Chinese consumers stayed glued to their phones Wednesday, spending billions of dollars on items such as Taylor Swift-branded jackets, Apple Inc. iPhones and prepaid beach vacations, in a test of Chinese consumer confidence after the disruptions of the coronavirus pandemic.

By the evening of Nov. 11, also known as Singles Day, Alibaba Group Holding Ltd. , the Chinese technology giant, said it had raked in a record 498.2 billion yuan in sales, equivalent to $75.1 billion.

The Hangzhou-based company, which operates two of the country’s most popular e-commerce platforms, this year extended the buying window of its annual shopping event from one day in previous years to several days. That helped it break last year’s buying record by 12:30 a.m.
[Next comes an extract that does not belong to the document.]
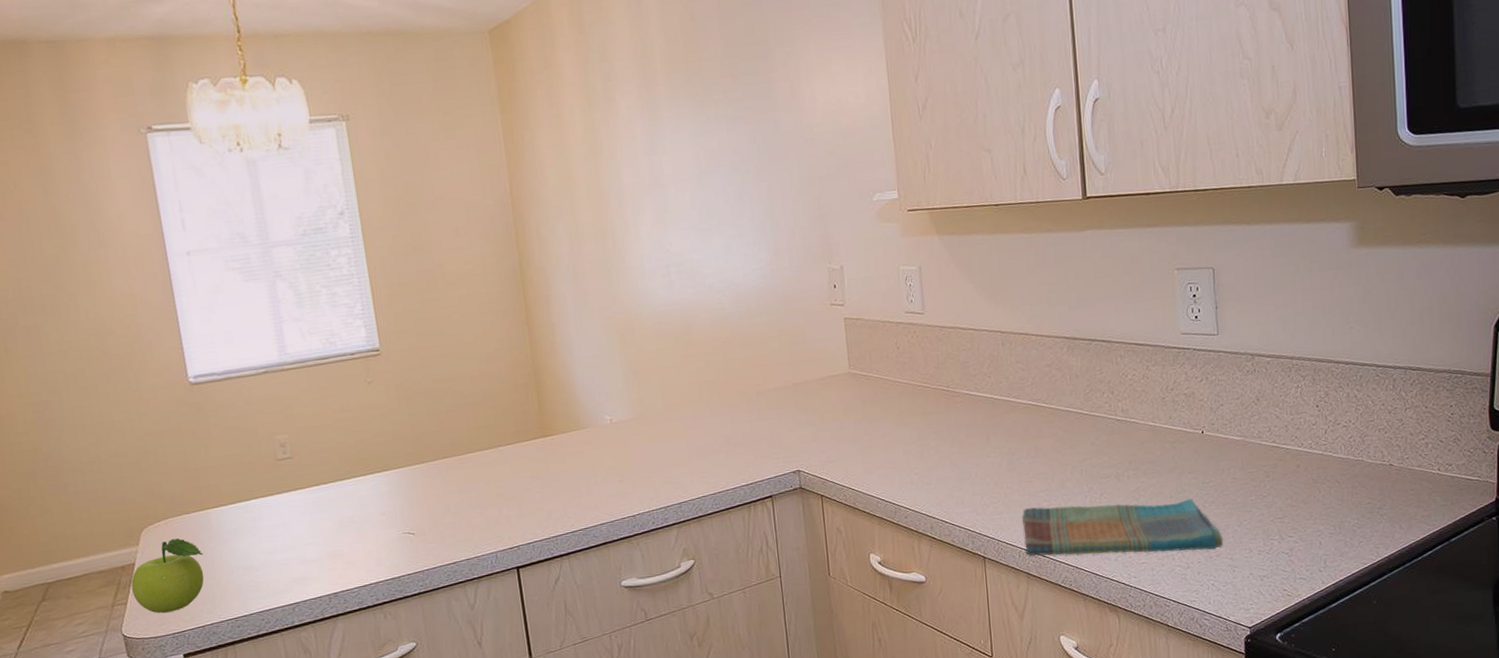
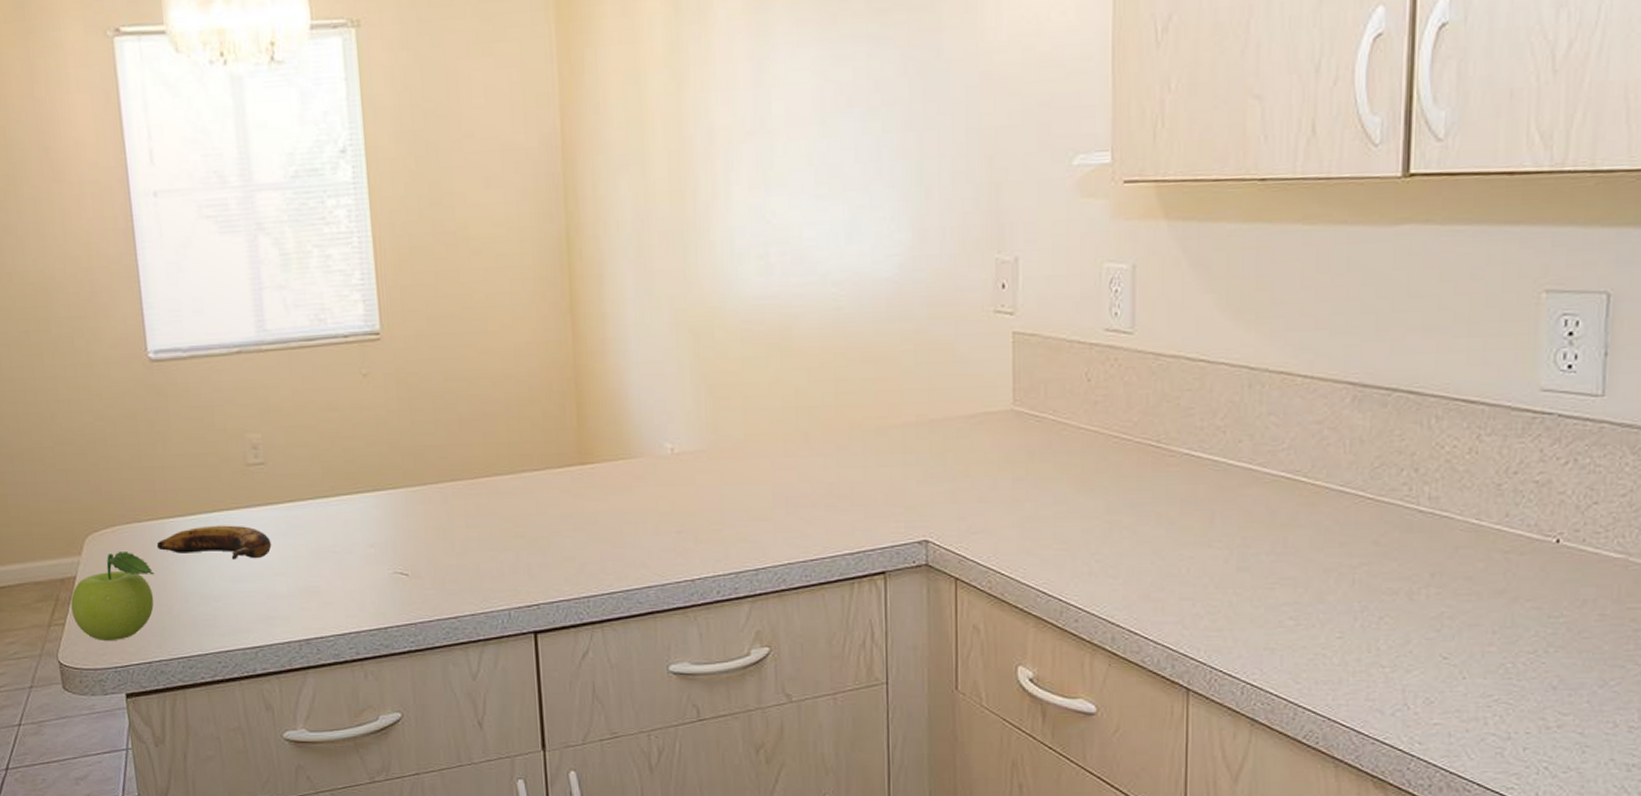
banana: none [203,508,302,536] -> present [156,525,272,560]
dish towel: present [1021,498,1224,556] -> none [1251,626,1572,717]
Wednesday.

But growing regulatory pressure on a popular way that shoppers fund purchases on Alibaba’s e-commerce sites and new draft rules proposed Tuesday to curtail the influence of internet companies cast a shadow on the event—and the business model that has made the empire founded by entrepreneur Jack Ma a global force.

Since last week, when regulators halted the initial public offering of Alibaba-backed payment platform Ant Group, Alibaba’s New York-listed shares have fallen 16%—erasing $137 billion from its market value, according to Refinitiv data—reflecting in part investor concerns about a raft of regulatory actions.